What to do:
1) From the DRBD sync mailing-list thread, list every piece of software the writer names.
2) Resume the DRBD sync mailing-list thread, writing on from its final sentence.

Text passage:
I actually had put this problem aside for over a week due to other more
urgent work. It was only when using rpm to install some security updates
that I became aware of the time zone problem on the dodgy host. I'm not
positive that I had changed nothing else on either host. It was immediately
after fixing the time that I tried a max sync rate of 50 M/sec and managed
to get it to sync fairly constantly at 22,500 K/sec.

However, you have me thinking that your guess is right and that I may have
been experiencing the problems due to software RAID resyncing at the same
time, especially since after the host crashed the RAID would have to resync
too. I will attempt to do a drbd resysnc at the same time as a software RAID
resysnc and see how this goes.

Jeff.
Lars Ellenberg
2004-04-07 06:43:27 UTC
Permalink
/ 2004-04-07 11:37:05 +1000
Post by Jeff Goris
I actually had put this problem aside for over a week due to other more
urgent work. It was only when using rpm to install some security updates
that I became aware of the time zone problem on the dodgy host. I'm not
positive that I had changed nothing else on either host. It was immediately
after fixing the time that I tried a max sync rate of 50 M/sec and managed
to get it to sync fairly constantly at 22,500 K/sec.

Data provided:
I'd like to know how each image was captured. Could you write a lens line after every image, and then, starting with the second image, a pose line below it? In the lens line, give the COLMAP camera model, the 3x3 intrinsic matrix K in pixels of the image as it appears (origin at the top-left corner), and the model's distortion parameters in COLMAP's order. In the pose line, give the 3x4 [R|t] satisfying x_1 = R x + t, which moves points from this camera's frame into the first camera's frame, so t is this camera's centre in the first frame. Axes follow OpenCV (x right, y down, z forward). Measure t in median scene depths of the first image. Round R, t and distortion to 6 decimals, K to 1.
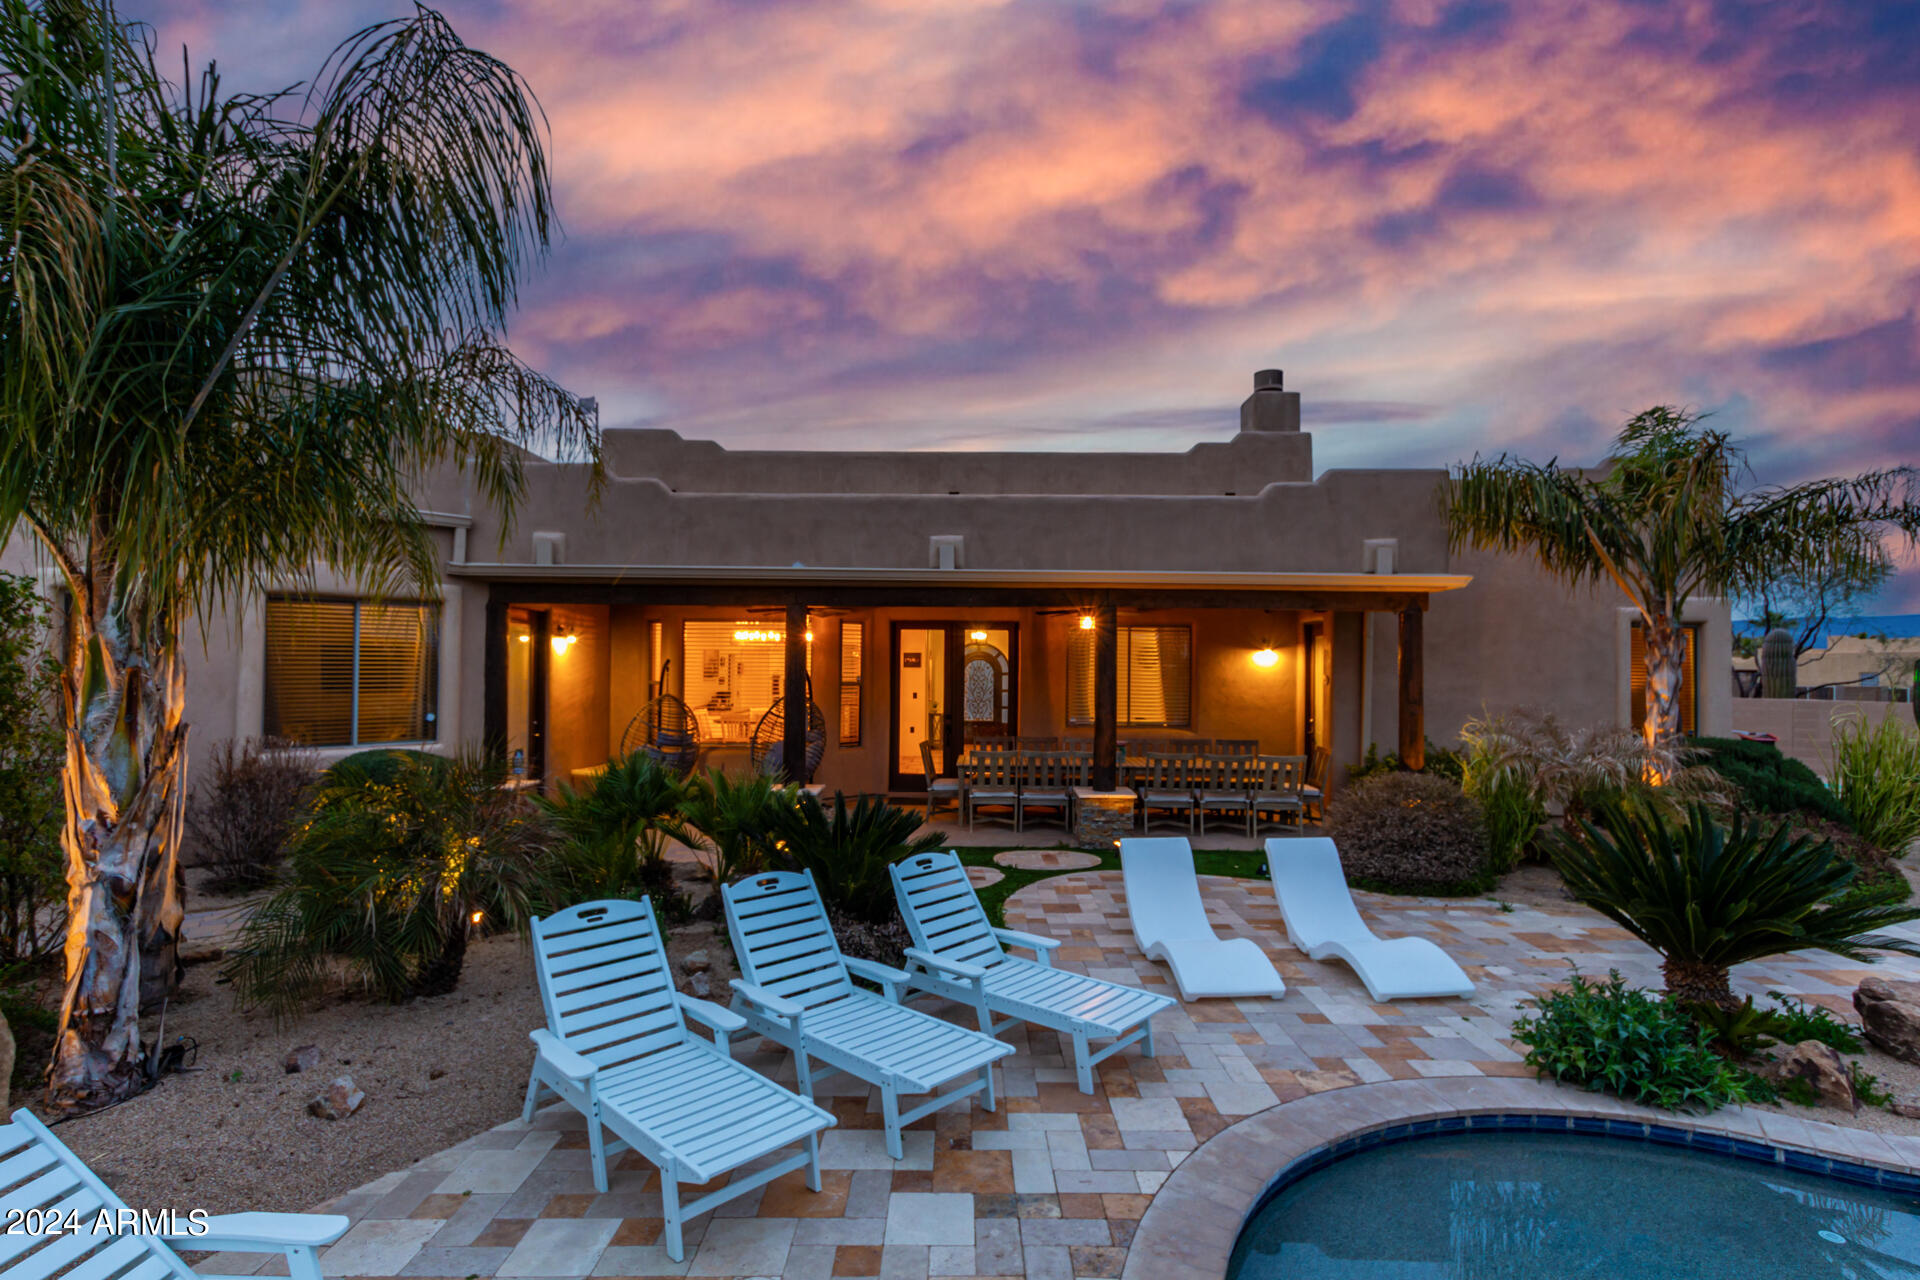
lens RADIAL K [[921.0, 0, 957.6], [0, 921.0, 650.9], [0, 0, 1]] dist [0.012255, 0.000025]
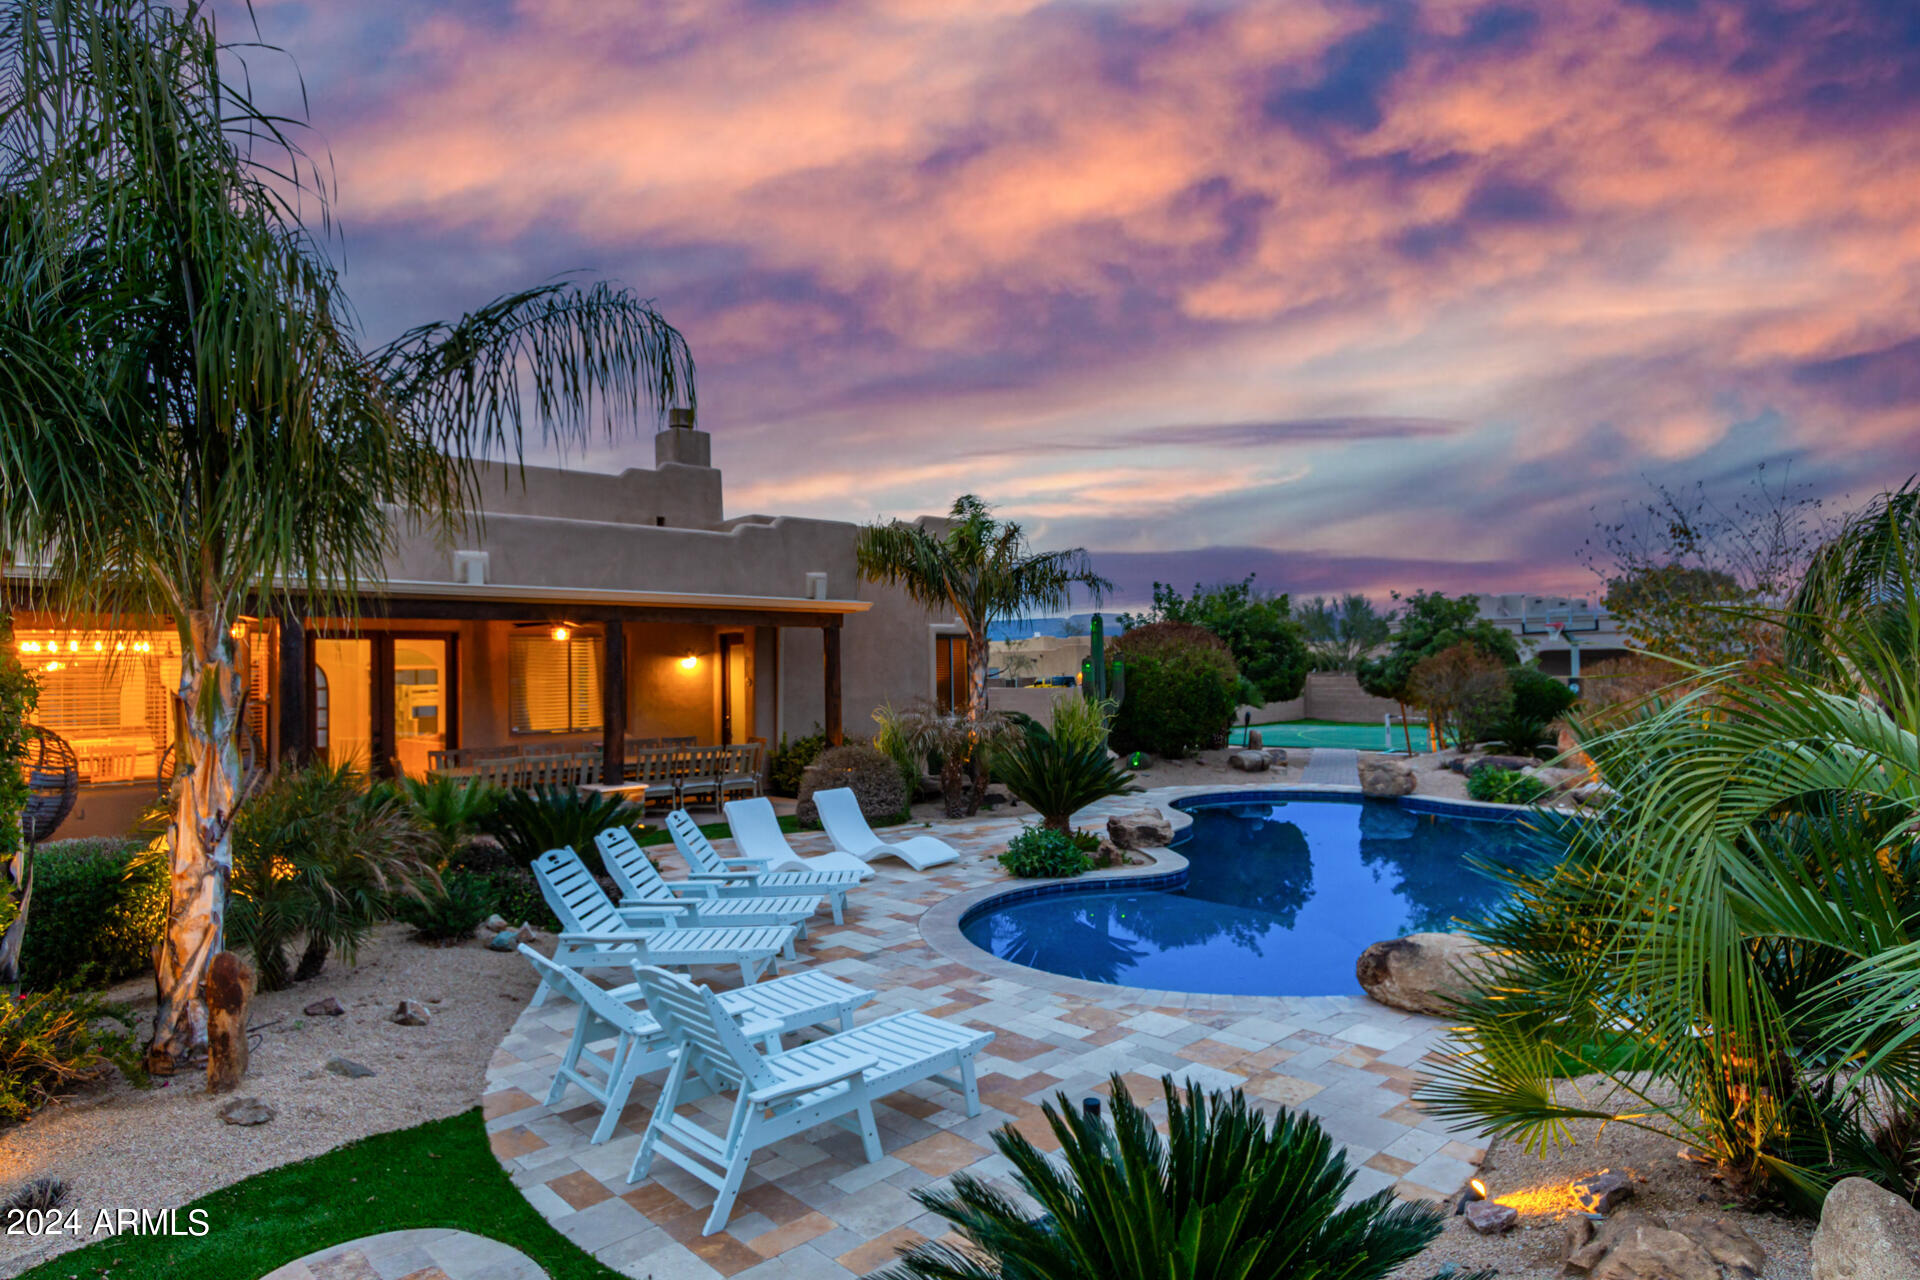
lens RADIAL K [[1068.4, 0, 955.6], [0, 1068.4, 647.4], [0, 0, 1]] dist [0.000946, -0.000729]
pose [[0.726413, -0.006034, 0.687232, -0.443170], [0.011522, 0.999928, -0.003399, -0.007310], [-0.687162, 0.010387, 0.726430, -0.239737]]
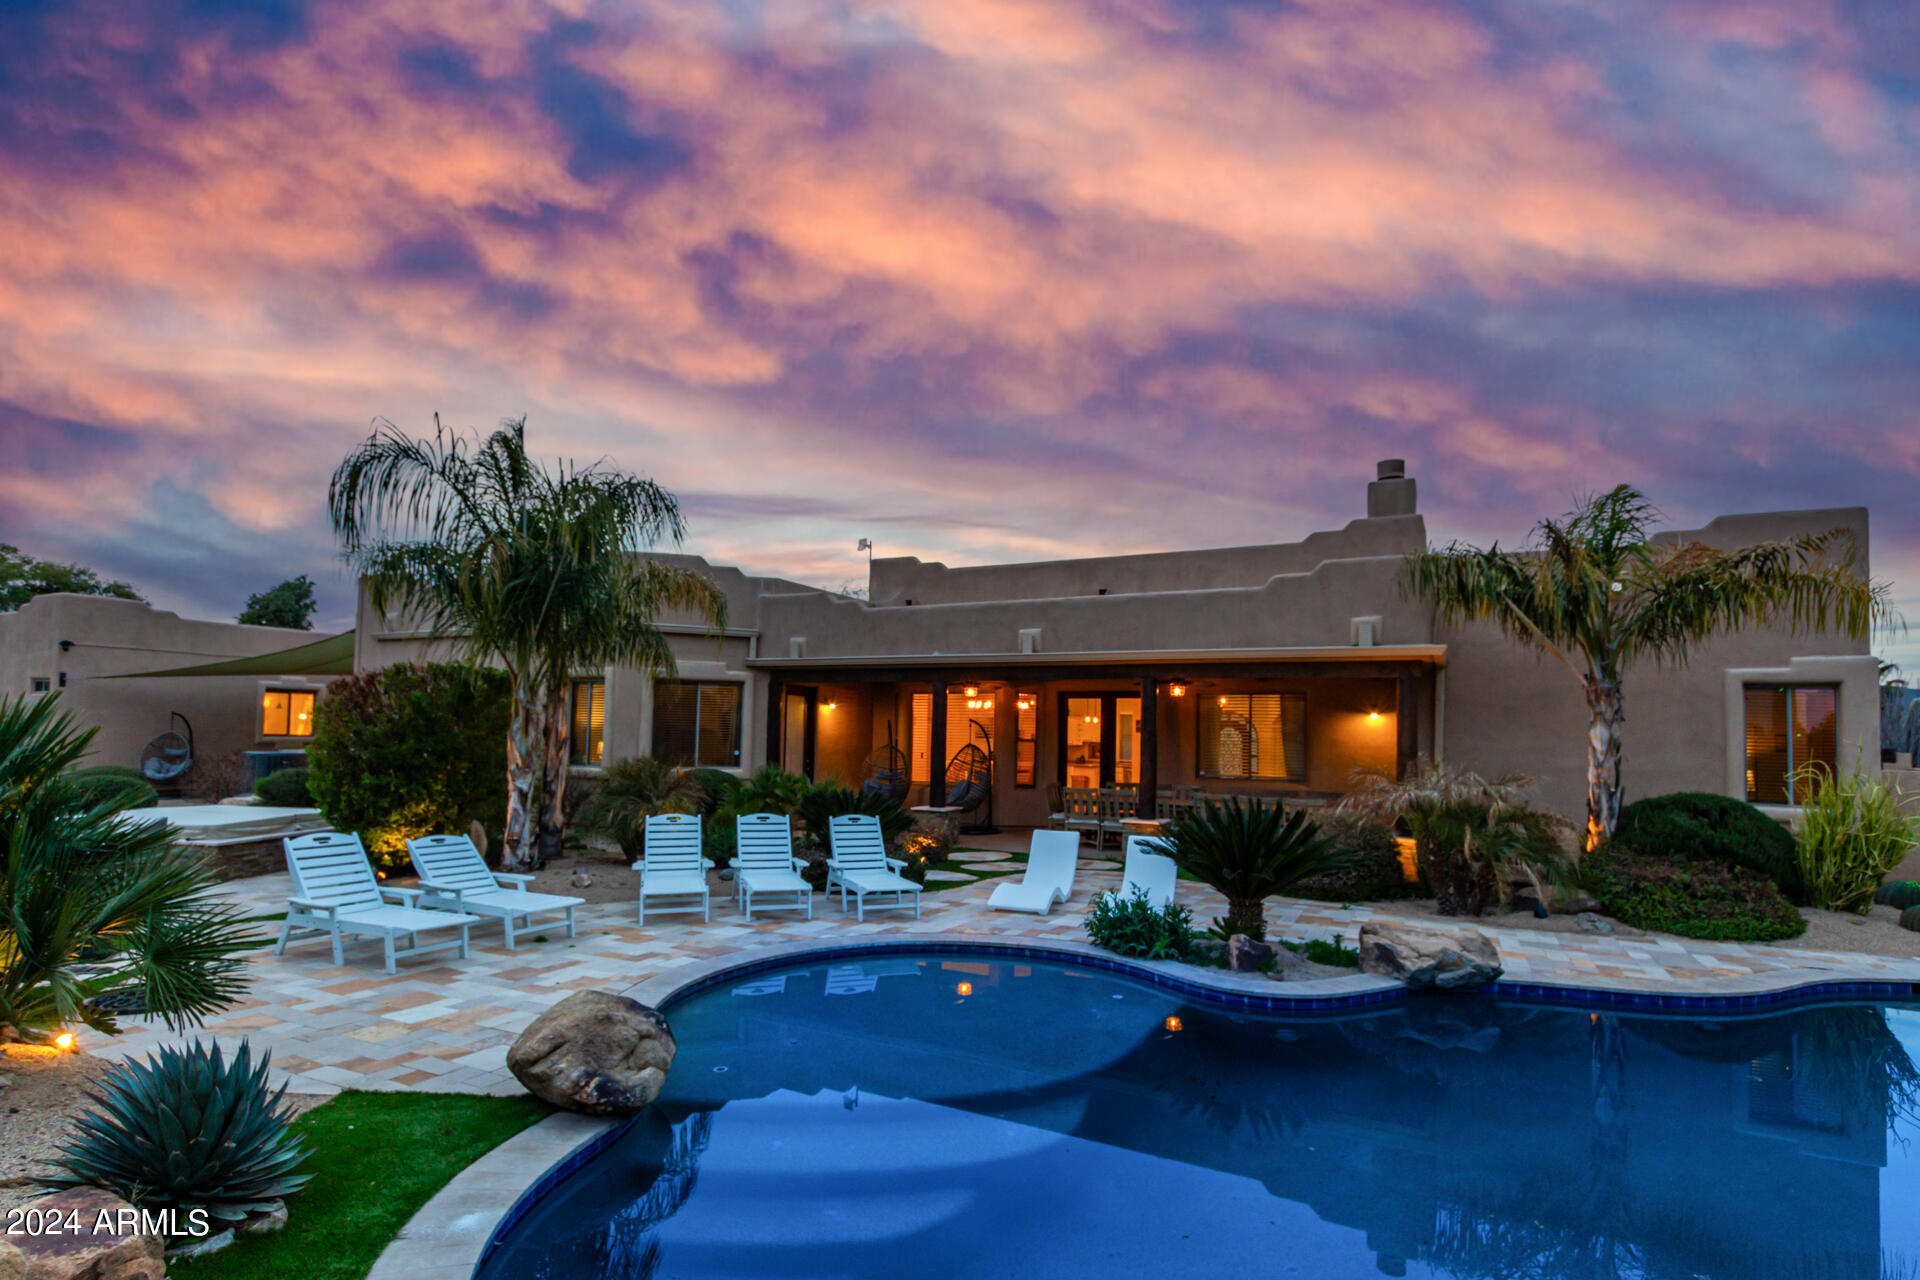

Answers for the exercise:
1) rpm, drbd, software RAID

2)
DRBD has no idea about wall clock time or timezone.
So I can not think of how different wall clock time
on the peers would influence DRBD behaviour in any way.

Lars Ellenberg
Jeff Goris
2004-04-08 01:58:22 UTC
Permalink
Post by Lars Ellenberg
/ 2004-04-07 11:37:05 +1000
Post by Jeff Goris
I actually had put this problem aside for over a week due to other more
urgent work. It was only when using rpm to install some security updates
that I became aware of the time zone problem on the dodgy host. I'm not
positive that I had changed nothing else on either host. It was immediately
after fixing the time that I tried a max sync rate of 50 M/sec and managed
to get it to sync fairly constantly at 22,500 K/sec.
DRBD has no idea about wall clock time or timezone.
So I can not think of how different wall clock time
on the peers would influence DRBD behaviour in any way.
Lars Ellenberg
Sorry about all my previous posts being in a new thread. Hopefully, this won't
happen again.

Okay, I have reproduced the problem. The crash was caused whilst NTP was
drifting the clock from the incorrect time to the correct time. The clock was
wrong because a) system clock used UTC, b) I had a timezone about 18 hours
behind what it should have been, c) I manually set the time on this host to
the current local time and the system clock would have then been 18 hours
ahead of the other host.

To reproduce the problem I simply used the date command on the secondary to
set the wall clock time 3 hours in advance of the primary and manually started
a full sync on the primary. Part way through the sync the secondary locks up
and the primary looks like this:

version: 0.6.12 (api:64/proto:62)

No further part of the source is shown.